# Required work:
The complete listing should be transcribed precisely.

# Exercise materials:
________________

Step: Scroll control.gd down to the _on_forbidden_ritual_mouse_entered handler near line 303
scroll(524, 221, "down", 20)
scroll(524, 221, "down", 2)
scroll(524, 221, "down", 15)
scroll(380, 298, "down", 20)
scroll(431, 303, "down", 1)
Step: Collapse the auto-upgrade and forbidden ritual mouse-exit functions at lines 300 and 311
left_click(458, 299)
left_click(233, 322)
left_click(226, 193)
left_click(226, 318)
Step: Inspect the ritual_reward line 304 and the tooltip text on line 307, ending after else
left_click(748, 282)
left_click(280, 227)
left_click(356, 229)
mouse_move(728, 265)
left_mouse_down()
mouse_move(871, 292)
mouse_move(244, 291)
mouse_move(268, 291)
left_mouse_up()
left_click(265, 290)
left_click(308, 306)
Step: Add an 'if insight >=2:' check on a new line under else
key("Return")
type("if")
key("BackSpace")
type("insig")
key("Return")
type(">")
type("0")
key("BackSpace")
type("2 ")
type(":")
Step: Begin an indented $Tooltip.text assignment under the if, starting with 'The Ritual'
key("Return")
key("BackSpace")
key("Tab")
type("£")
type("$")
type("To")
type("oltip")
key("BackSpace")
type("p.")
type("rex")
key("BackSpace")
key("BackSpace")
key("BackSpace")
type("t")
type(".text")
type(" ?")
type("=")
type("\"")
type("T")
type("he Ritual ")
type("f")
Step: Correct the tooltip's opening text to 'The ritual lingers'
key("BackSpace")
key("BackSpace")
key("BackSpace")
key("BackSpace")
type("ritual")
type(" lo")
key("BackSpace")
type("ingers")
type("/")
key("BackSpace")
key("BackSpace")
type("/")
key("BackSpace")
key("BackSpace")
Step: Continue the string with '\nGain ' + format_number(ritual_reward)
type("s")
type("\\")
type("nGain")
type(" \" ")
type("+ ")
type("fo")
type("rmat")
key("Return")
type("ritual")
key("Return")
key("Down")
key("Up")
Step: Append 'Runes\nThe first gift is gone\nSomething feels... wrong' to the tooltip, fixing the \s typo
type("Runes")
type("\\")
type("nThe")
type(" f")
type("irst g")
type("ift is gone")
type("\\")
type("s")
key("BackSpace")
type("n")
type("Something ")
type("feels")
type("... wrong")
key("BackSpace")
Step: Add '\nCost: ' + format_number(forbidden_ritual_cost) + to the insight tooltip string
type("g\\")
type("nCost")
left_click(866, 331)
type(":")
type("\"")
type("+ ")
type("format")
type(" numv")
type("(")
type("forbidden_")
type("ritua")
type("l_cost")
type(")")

________________

# Exercise response:
Step: Scroll control.gd down to the _on_forbidden_ritual_mouse_entered handler near line 303
scroll(524, 221, "down", 20)
scroll(524, 221, "down", 2)
scroll(524, 221, "down", 15)
scroll(380, 298, "down", 20)
scroll(431, 303, "down", 1)
Step: Collapse the auto-upgrade and forbidden ritual mouse-exit functions at lines 300 and 311
left_click(458, 299)
left_click(233, 322)
left_click(226, 193)
left_click(226, 318)
Step: Inspect the ritual_reward line 304 and the tooltip text on line 307, ending after else
left_click(748, 282)
left_click(280, 227)
left_click(356, 229)
mouse_move(728, 265)
left_mouse_down()
mouse_move(871, 292)
mouse_move(244, 291)
mouse_move(268, 291)
left_mouse_up()
left_click(265, 290)
left_click(308, 306)
Step: Add an 'if insight >=2:' check on a new line under else
key("Return")
type("if")
key("BackSpace")
type("insig")
key("Return")
type(">")
type("0")
key("BackSpace")
type("2 ")
type(":")
Step: Begin an indented $Tooltip.text assignment under the if, starting with 'The Ritual'
key("Return")
key("BackSpace")
key("Tab")
type("£")
type("$")
type("To")
type("oltip")
key("BackSpace")
type("p.")
type("rex")
key("BackSpace")
key("BackSpace")
key("BackSpace")
type("t")
type(".text")
type(" ?")
type("=")
type("\"")
type("T")
type("he Ritual ")
type("f")
Step: Correct the tooltip's opening text to 'The ritual lingers'
key("BackSpace")
key("BackSpace")
key("BackSpace")
key("BackSpace")
type("ritual")
type(" lo")
key("BackSpace")
type("ingers")
type("/")
key("BackSpace")
key("BackSpace")
type("/")
key("BackSpace")
key("BackSpace")
Step: Continue the string with '\nGain ' + format_number(ritual_reward)
type("s")
type("\\")
type("nGain")
type(" \" ")
type("+ ")
type("fo")
type("rmat")
key("Return")
type("ritual")
key("Return")
key("Down")
key("Up")
Step: Append 'Runes\nThe first gift is gone\nSomething feels... wrong' to the tooltip, fixing the \s typo
type("Runes")
type("\\")
type("nThe")
type(" f")
type("irst g")
type("ift is gone")
type("\\")
type("s")
key("BackSpace")
type("n")
type("Something ")
type("feels")
type("... wrong")
key("BackSpace")
Step: Add '\nCost: ' + format_number(forbidden_ritual_cost) + to the insight tooltip string
type("g\\")
type("nCost")
left_click(866, 331)
type(":")
type("\"")
type("+ ")
type("format")
type(" numv")
type("(")
type("forbidden_")
type("ritua")
type("l_cost")
type(")")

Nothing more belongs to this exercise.